◆ **作業一覧**:
1) 国別競争力ランキングの文章と次の(a)〜(c)が一致するかを判断し、「はい」か「いいえ」で答えよ。あわせて、判断の決め手となる本文の語句をそのまま引用せよ。
(a) 米国はビジネスダイナミズムの柱項目で1位である。
(b) チリは開放的な市場の項目で1位である。
(c) ベネズエラは前回より順位を上げた。
2) 国別競争力ランキングの文章で、南米・カリブ海地域の国として挙がっている国をすべて、順位とともに列挙せよ。
3) 国別競争力ランキングの文章の続きを書け。

◆ **提示文**:
米国(全体で2位)は、ヨーロッパと北米のリーダーとして位置づけられています。トップの座は明け渡したものの、イノベーションの強大国としての地位は揺るがず、ビジネスダイナミズムの柱項目で1位、イノベーション能力で2位にランキングされています。以下、オランダ(4位)、スイス(5位)、ドイツ(7位)、スウェーデン(8位)、イギリス(9位)、デンマーク(10位)が続きます。同地域の経済大国の中では、カナダ(14位)、フランス(15位)、スペイン(23位)、イタリア(13位)などがランクインしています。最も順位を上げた国はクロアチア(63位)です。
南米・カリブ海地域では、チリ(70.5、33位)が安定したマクロ経済環境(他の32の経済国とともに1位)、開放的な市場(68.0、10位)が強みとなり、最も競争力のある経済国に挙げられます。次に、メキシコ(48位)、ウルグアイ(54位)、コロンビア(57位)の順となっています。ブラジルは、この地域で最も景気が上向きの国であるにもかかわらず71位に終わり、ベネズエラ(前回から6位ダウンし、133位)とハイチ(138位)の順位は上がっていません。同地域では、さまざまな分野の改善に取り組んできたものの、制度面での質(地域の平均スコアは47.1)とイノベーション能力(34.3)では依然として立ち遅れている状態です。

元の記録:

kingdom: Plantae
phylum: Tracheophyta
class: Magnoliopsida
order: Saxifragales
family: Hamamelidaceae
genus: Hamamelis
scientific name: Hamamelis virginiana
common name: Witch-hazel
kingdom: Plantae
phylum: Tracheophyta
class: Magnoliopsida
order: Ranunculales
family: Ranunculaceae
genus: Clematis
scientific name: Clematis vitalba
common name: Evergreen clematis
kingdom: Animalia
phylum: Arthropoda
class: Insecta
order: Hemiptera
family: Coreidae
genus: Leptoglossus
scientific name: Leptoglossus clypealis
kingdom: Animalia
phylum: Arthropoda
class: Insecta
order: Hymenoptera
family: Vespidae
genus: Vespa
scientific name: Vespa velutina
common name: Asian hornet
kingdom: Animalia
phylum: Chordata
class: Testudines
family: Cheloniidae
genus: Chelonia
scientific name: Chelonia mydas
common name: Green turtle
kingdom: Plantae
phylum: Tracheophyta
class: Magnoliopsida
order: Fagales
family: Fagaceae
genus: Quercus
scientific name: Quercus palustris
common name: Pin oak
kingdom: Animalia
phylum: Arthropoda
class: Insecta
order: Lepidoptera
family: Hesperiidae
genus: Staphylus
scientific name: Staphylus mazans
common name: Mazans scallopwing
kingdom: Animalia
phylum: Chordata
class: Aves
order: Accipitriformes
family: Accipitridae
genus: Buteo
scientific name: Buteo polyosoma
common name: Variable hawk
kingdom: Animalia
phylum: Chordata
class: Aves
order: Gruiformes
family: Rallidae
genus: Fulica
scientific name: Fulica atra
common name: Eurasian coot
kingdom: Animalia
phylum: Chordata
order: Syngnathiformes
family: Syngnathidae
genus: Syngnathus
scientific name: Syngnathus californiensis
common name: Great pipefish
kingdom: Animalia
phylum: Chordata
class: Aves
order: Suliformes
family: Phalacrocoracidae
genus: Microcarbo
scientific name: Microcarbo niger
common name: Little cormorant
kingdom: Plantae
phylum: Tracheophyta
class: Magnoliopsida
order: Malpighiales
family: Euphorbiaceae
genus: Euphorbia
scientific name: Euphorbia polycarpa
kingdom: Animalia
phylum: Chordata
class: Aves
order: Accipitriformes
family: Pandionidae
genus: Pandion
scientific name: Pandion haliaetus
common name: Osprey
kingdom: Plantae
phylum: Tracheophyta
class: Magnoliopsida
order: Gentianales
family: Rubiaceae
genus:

◆ **解答例**:
1)
(a) はい。「ビジネスダイナミズムの柱項目で1位」
(b) いいえ。「開放的な市場(68.0、10位)」
(c) いいえ。「前回から6位ダウンし、133位」

2)
チリ(33位)
メキシコ(48位)
ウルグアイ(54位)
コロンビア(57位)
ブラジル(71位)
ベネズエラ(133位)
ハイチ(138位)

3)
中東と北アフリカでは、イスラエル(20位)とアラブ首長国連邦(25位)が地域のトップで、カタール(29位)、サウジアラビア(36位)が続きます。最も経済状況が改善された国はクウェートで(8位上がって、46位)、イラン(99位)とイエメン(140位)は下降気味なようです。同地域ではICT導入が進んでおり、健全なインフラを構築している国が多いのが特徴です。しかし、革新的かつ創造的な経済を作り上げるため、同地域の国を改革するには、ヒューマンキャピタル(人的資本)への投資を増やす必要があります。
ユーラシアの競争力ランキングでは、ロシア連邦(43位)がトップで、カザフスタン(55位)とアゼルバイジャン(58位)が続きますが、この2国は大きく成績を上げています。金融開発(52.0)とイノベーション能力(35.5)に重点を置くことで、地域の競争力を高め、構造改革に向けたプロセスが進むことになると考えられます。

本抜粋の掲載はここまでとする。